I cast my two copies of Andromeda Ascendant today.
This was an experiment to see how well the ABS material burned out. I couldn’t be sure that some ash might be left in the model. So, to make sure that the molten metal would flow, I thought to cast these with a 482 C final flask temperature. The spaceship has rather thin swooping rails on each side and a hotter flask means the metal has a little bit more time to flow inside the rails before it freezes solid. On the other hand, a hotter flask slows the surface freezing of large and thick areas like the spaceship body and increases the risk that the casting will show catastrophic shrinkage faults or cracks or holes.

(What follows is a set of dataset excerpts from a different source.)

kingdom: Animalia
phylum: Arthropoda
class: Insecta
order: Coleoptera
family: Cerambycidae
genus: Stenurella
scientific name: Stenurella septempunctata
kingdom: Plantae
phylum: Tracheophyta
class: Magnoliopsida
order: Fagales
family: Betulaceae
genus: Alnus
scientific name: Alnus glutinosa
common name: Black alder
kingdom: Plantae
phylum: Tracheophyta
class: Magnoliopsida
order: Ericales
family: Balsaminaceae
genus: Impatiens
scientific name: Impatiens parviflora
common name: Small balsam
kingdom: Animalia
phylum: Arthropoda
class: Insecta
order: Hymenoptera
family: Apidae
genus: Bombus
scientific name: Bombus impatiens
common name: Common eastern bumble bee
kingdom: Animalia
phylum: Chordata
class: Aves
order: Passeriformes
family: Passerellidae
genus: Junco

I was able to fit both models into a 4×6 inch flask. I chose to cast them in my white bronze alloy so that they could be polished and show as silver colored spaceships.
The casting was successful, but I did see shrinkage flaws on the main spaceship body. Knowing this, if I was to cast these again I would reduce the final flask temperature or use a different bronze where I have had better success controlling shrinkage.
The ABS burned out quite successfully. I held the flasks in my kiln for 5 hours at 732 C overnight to try to ensure complete elimination.
The pictures below show the models sprued and ready for casting, and the actual cast result. The ships have been separated after casting and roughly finished but they each require fine finishing and polishing.